Extended Families
The economic and social history of Shirakawa-go is largely the history of how local residents have adapted to the lack of arable land at their disposal. In parts of the area, especially in the north and the south, the scarcity of farmland meant that entire extended families often lived under the same roof, cultivating the same fields, instead of having children other than the heir (usually the oldest son) move out to start their own families, as was customary elsewhere. The practice of extended families sharing a house was systematized and developed further from the mid-Edo period (1603–1867) into the Meiji era (1868–1912), when the people of Shirakawa-go made sericulture (silkworm raising) their primary means of subsistence. Because sericulture is labor-intensive, the heads of families sought to keep their children and grandchildren in the home to work.

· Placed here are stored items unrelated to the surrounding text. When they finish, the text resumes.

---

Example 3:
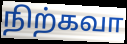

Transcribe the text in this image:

நிற்கவா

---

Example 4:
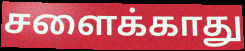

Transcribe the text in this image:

சளைக்காது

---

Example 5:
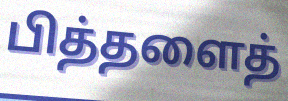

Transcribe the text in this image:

பித்தளைத்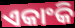
ଏକାଂକି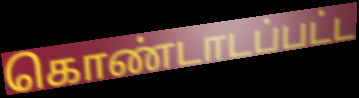
கொண்டாடப்பட்டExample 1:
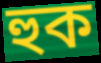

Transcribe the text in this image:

হুক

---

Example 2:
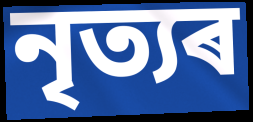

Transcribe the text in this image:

নৃত্যৰ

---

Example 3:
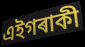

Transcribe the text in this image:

এইগৰাকী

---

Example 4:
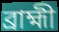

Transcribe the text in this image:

ব্ৰাহ্মী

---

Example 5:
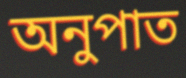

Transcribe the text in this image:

অনুপাত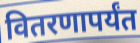
वितरणापर्यंत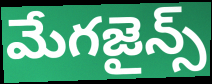
మేగజైన్స్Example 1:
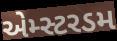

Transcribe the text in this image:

એમ્સ્ટરડમ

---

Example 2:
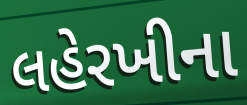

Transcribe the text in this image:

લહેરખીના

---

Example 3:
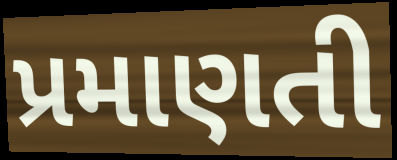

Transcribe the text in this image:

પ્રમાણતી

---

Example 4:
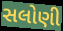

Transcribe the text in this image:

સલોણી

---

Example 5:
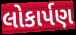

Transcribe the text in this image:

લોકાર્પણ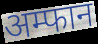
अम्फान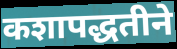
कशापद्धतीने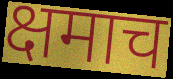
क्षमाचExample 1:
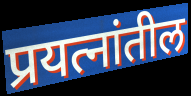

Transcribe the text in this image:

प्रयत्नांतील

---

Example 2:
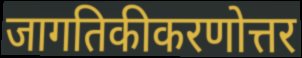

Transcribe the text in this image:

जागतिकीकरणोत्तर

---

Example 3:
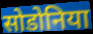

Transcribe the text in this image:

सोडोनिया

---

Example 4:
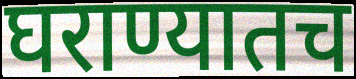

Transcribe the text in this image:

घराण्यातच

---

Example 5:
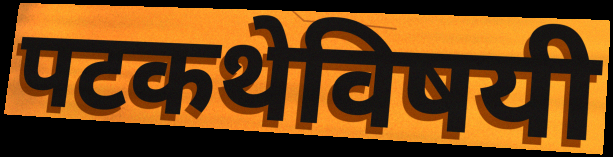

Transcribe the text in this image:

पटकथेविषयी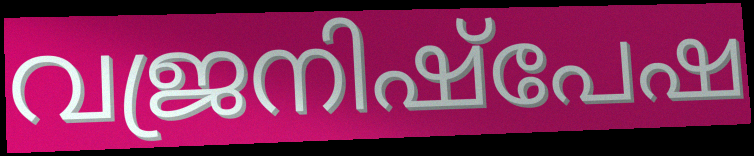
വജ്രനിഷ്പേഷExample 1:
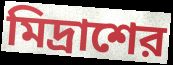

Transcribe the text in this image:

মিদ্রাশের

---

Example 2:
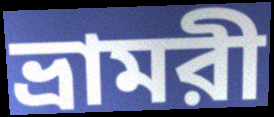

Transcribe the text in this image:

ভ্রামরী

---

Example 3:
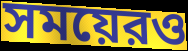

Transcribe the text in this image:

সময়েরও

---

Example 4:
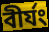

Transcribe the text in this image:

বীর্যং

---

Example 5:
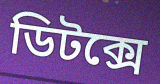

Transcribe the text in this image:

ডিটক্সে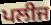
ਪਲੀਜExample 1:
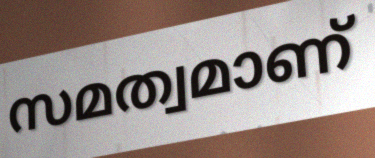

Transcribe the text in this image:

സമത്വമാണ്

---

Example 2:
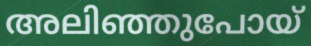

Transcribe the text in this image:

അലിഞ്ഞുപോയ്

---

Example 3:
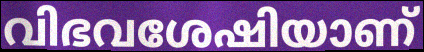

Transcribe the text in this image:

വിഭവശേഷിയാണ്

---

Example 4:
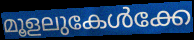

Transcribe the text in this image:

മൂളലുകേൾക്കേ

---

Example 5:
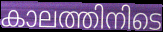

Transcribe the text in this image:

കാലത്തിനിടെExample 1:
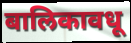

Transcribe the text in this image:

बालिकावधू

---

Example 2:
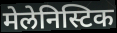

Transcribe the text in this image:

मेलेनिस्टिक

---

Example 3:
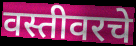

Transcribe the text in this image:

वस्तीवरचे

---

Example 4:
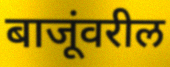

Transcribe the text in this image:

बाजूंवरील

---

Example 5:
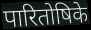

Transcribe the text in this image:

पारितोषिके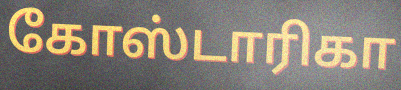
கோஸ்டாரிகாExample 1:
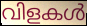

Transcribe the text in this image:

വിളകൾ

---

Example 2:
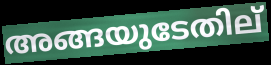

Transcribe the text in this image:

അങ്ങയുടേതില്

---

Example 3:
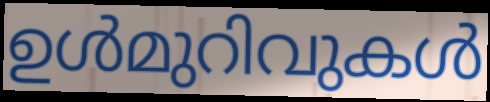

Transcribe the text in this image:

ഉൾമുറിവുകൾ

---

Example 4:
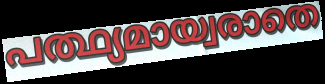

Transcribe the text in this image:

പത്ഥ്യമായ്വരാതെ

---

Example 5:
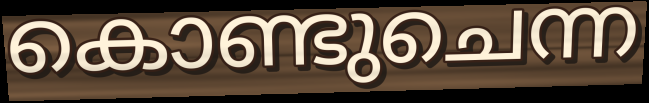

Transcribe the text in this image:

കൊണ്ടുചെന്ന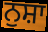
ਨੁਸ਼ਾ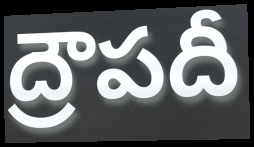
ద్రౌపదీ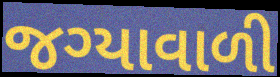
જગ્યાવાળીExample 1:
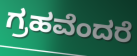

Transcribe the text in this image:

ಗ್ರಹವೆಂದರೆ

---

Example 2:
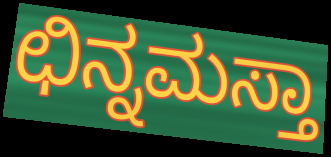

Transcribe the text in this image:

ಛಿನ್ನಮಸ್ತಾ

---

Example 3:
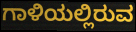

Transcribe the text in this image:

ಗಾಳಿಯಲ್ಲಿರುವ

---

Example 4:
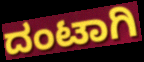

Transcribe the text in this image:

ದಂಟಾಗಿ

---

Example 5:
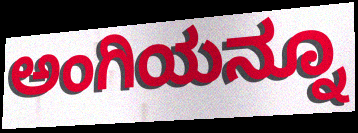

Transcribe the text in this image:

ಅಂಗಿಯನ್ನೂ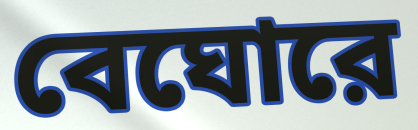
বেঘোরে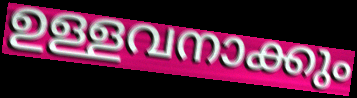
ഉള്ളവനാക്കുംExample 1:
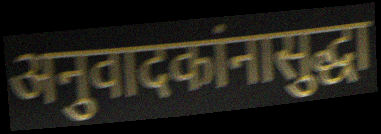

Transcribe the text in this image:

अनुवादकांनासुद्धा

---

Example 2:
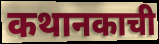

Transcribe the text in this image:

कथानकाची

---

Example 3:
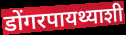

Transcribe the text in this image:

डोंगरपायथ्याशी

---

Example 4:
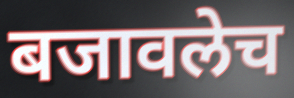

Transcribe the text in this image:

बजावलेच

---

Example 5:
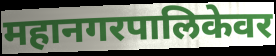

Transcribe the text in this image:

महानगरपालिकेवरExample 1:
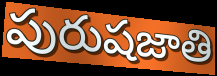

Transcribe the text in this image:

పురుషజాతి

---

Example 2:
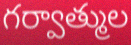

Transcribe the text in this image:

గర్వాత్ముల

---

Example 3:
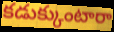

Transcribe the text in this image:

కడుక్కుంటారా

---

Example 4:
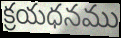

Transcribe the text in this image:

క్రయధనము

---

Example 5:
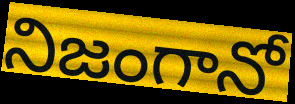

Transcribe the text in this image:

నిజంగానో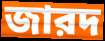
জারদ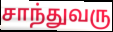
சாந்துவருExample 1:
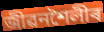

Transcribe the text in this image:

জীৱনশৈলীৰ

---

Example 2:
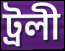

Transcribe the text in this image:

ট্ৰলী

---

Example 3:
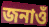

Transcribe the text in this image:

জনাওঁ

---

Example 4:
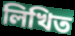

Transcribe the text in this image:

লিখিত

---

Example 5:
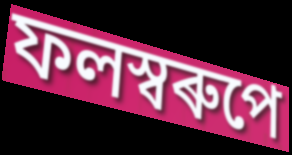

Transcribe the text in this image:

ফলস্বৰুপে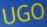
UGO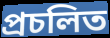
প্রচলিত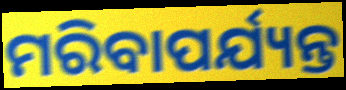
ମରିବାପର୍ଯ୍ୟନ୍ତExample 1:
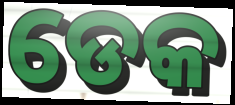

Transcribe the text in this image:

ଡେକ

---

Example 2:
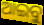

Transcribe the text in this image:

ଆଇବୁ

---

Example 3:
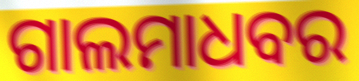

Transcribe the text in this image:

ଗାଲମାଧବର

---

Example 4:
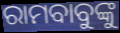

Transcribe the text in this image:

ରାମବାବୁଙ୍କୁ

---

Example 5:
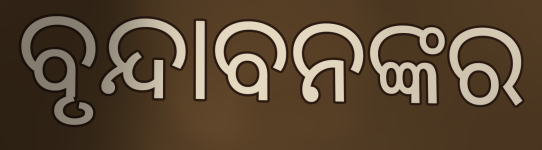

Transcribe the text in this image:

ବୃନ୍ଦାବନଙ୍କରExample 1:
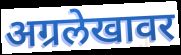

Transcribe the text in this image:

अग्रलेखावर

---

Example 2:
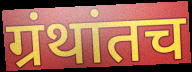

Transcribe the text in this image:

ग्रंथांतच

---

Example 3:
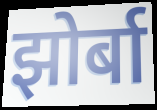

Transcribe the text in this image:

झोर्बा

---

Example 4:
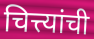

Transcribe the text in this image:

चित्त्यांची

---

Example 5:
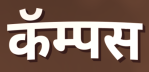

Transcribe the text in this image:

कॅम्पसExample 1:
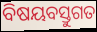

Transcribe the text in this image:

ବିଷୟବସ୍ତୁଗତ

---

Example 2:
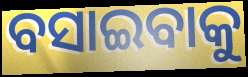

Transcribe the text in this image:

ବସାଇବାକୁ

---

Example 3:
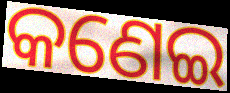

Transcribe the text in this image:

କଣେଇ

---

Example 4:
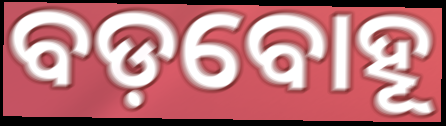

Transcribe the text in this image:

ବଡ଼ବୋହୂ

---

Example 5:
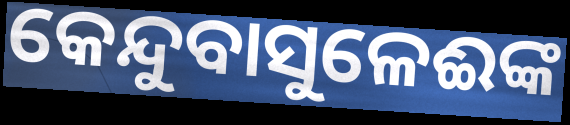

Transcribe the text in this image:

କେନ୍ଦୁବାସୁଳେଈଙ୍କ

A typical extended family would be led by the head of the household, who would live together with his wife, their heir and his family, and their other children. Daughters would remain in the house after marriage and be visited regularly by their husbands, as would sons without inheritance rights, who in turn would visit their wives elsewhere in the village. This system was built on necessity rather than compulsion, and included a measure of individual freedom. On one day each week, nuclear families within the extended family were allowed time off from their regular duties. On such days, the husband, wife, and their children could spend time together or work a small field designated for them. Any crops they produced would be purchased by the head of the household, resulting in private income for the nuclear family.
In the southern Miboro settlement, up to 48 members of the Toyama family lived together at one point during the Meiji era. Their residence, the Toyama House, is now a folk museum where visitors can learn more about the history of Shirakawa-go and the traditional communal lifestyle of the villagers, which had largely disappeared by the 1930s, when improvements in sericulture technology and techniques reduced the need for familial labor.